Türkiye’de son yıllarda genç ve eğitimli nüfusun yurt dışına göçünde artış gözlemlendi. 25-29 yaş aralığındaki vatandaşların 2019’da yurtdışına en fazla göç edenler arasında olduğu belirtildi. CHP İstanbul Milletvekili Zeynel Emre ve partililerin hazırladığı çalışmada, beyin göçünün ülkeler arasındaki rekabetin en ciddi konusu ve ülkelerin gelişmişlik düzeyleri ve devamlılığında belirleyici olduğuna dikkat çekildi.
Ülkenin geleceğini etkileyen beyin göçü, Meclis gündemine taşındı. Türkiye’nin risk altında olduğu belirtildi. Araştırma önergesinde, en fazla beyin göçü veren ülkeler arasında Türkiye’nin 24’üncü sırada olduğu ifade edildi. Uluslararası rekabet ve işbirliklerinin ön plana çıktığı kaydedilen araştırma önergesinde şu ifadeler dikkat çekti:
*Bir ülkenin ‘öz gücü’, coğrafi ve stratejik konumundan yer altı ve yer üstü zenginliklerine, tarihine kadar çeşitli etkenlerle ifade edilmekle birlikte tartışmasız asıl etken, eğitimli genç insan kaynağıdır.
*Dünya nüfusunun her geçen yıl yaşlandığı; Birleşmiş Milletler’in gelecek 30 yılda dünya genelinde yaşlıların (65 yaş ve üstü ) sayısının iki katından fazla artarak 2050’de 1,5 milyarı aşacağı verisi göz önüne alındığında genç ve eğitimli insan kaynağı daha da fazla önem kazanmıştır.

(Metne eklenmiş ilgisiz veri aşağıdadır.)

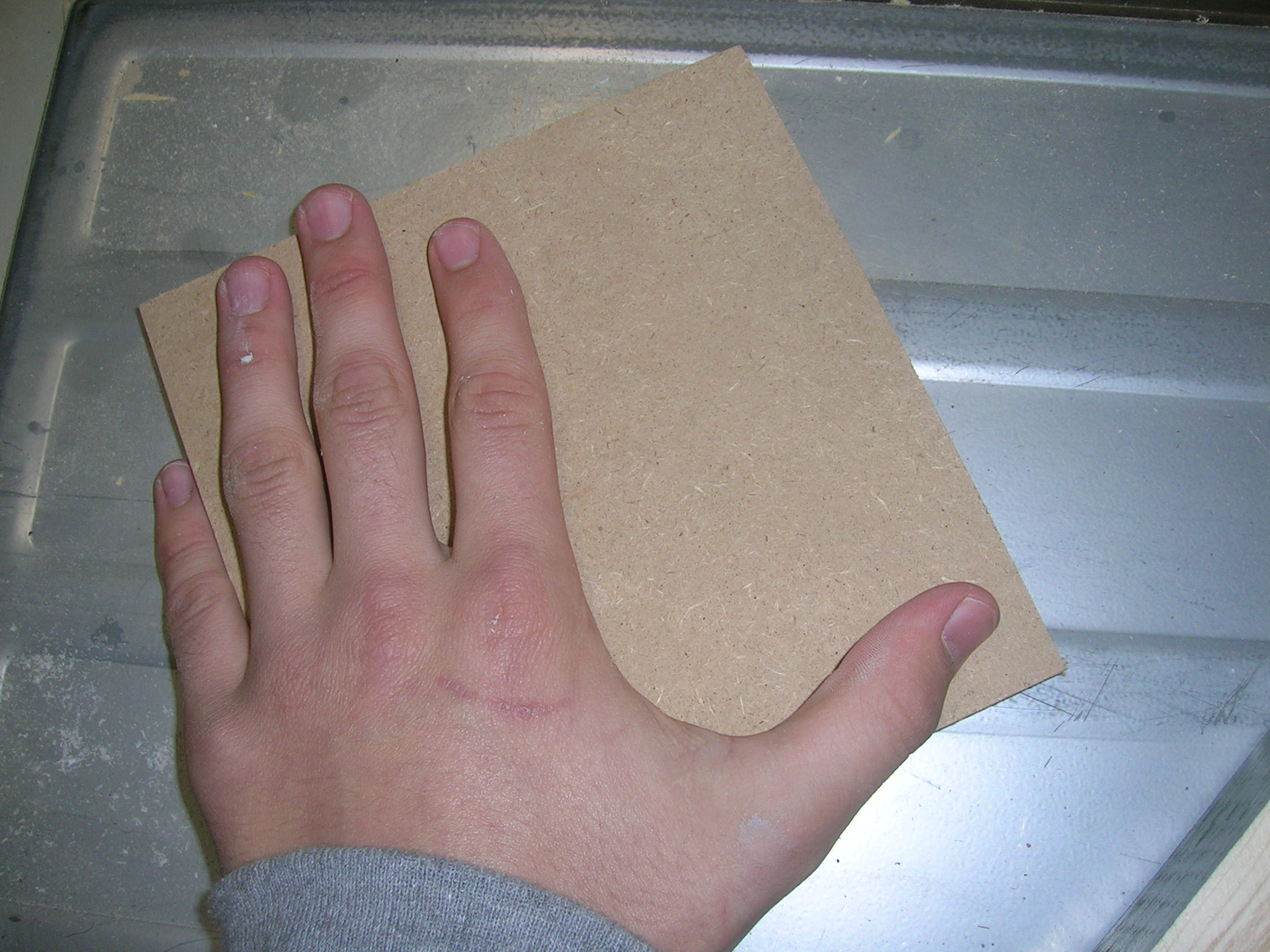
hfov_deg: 52.6
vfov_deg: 40.7
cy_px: 476
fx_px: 1284
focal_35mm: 35
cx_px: 635
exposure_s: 1/60.1
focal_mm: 5.4
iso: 50
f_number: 4.8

*Bu bağlamda uluslararası alandaki rekabetin keskinleştiği başlıklardan biri, ‘beyin göçü’ olarak tanımlanan genç ve eğitimli nüfustur.
*Bilhassa yaşlı nüfusa sahip gelişmiş batı ülkelerinin, eğitimli genç nüfus açığını, gelişmemiş ve gelişmekte olan ülkelerden sağlama yoluna gittiği bilinen bir gerçektir.
*Araştırmalara göre; İsveç, Almanya, ABD, Norveç ve Kanada, dünyada en fazla beyin göçü alan ülkelerdir. Bu ülkelerin ortak özelliği, uluslararası düzeyde yükseköğretim kurumlarına sahip olmak ve iş imkanları sağmaktır.
*Beyin göçü verenler içinde öne çıkanlar ise aralarında bizim de yer aldığımız gelişmekte olan ya da gelişmemiş ülkelerdir. Ülkemizin, en fazla beyin göçü veren 32 ülke içinde 24’üncü sırada yer aldığı kaydedilmekte.
*Başka bir araştırmanın sonuçları ise; Türkiye’nin, ABD’de en fazla öğrenci okutan 10’uncu ülke olduğunu göstermektedir.
*Avrupa İstatistik Ofisi (Eurostat) ve Türkiye İstatistik Kurumu (TÜİK) verilerinde, toplam nüfusumuzun yüzde 15’ini oluşturan 13 milyon gençle 20 AB üyesi ülkenin nüfusunu geride bırakmamıza karşın bu avantajımızı doğru kullanamadığımız ortada. Türkiye İstatistik Kurumu (TÜİK)’in geçen yıl açıkladığı verilere göre, 2019’da Türkiye’den en çok göçün yaşandığı yaş grubu 25-29.
*Ülkeden yurt dışına giden 330 bin 289 kişiden 50 bin 154’ünü, 25-29 yaş grubunun oluşturduğu belirtilmekte.
*Eğitim kurumlarımızda, siyasi etki başta olmak üzere çeşitli nedenlerden kaynaklı yaşanan niteliksel erozyon ve yüzde 30’lara varan genç işsizlik oranı, çok sayıda başarılı öğrenciyi, lise eğitimi sonrası yurt dışına göç ettirmekte.
*Liseye Geçiş Sistemi (LGS)’de tüm soruları doğru yanıtlayıp, 500 tam puan alan yüzde 1’lik dilimdeki öğrencilerin eğitim aldığı İstanbul Erkek’in yanı sıra Galatasaray, Alman Lisesi gibi asırlık okulları kazanan öğrenciler, ‘işsizlik korkusu’ ve ‘niteliksiz üniversiteler’ gerekçesiyle eğitimlerini yurtdışında sürdürmekte.
*İstanbul Erkek Lisesi’nden 2019 mezunlarının yüzde 52.6’sının, Alman Lisesi’nde yüzde 94.7’sinin, Galatasaray Lisesi’nden yüzde 32.6’sının yükseköğrenim için Almanya, ABD, Kanada ya da Fransa gittiği kaydedilmekte.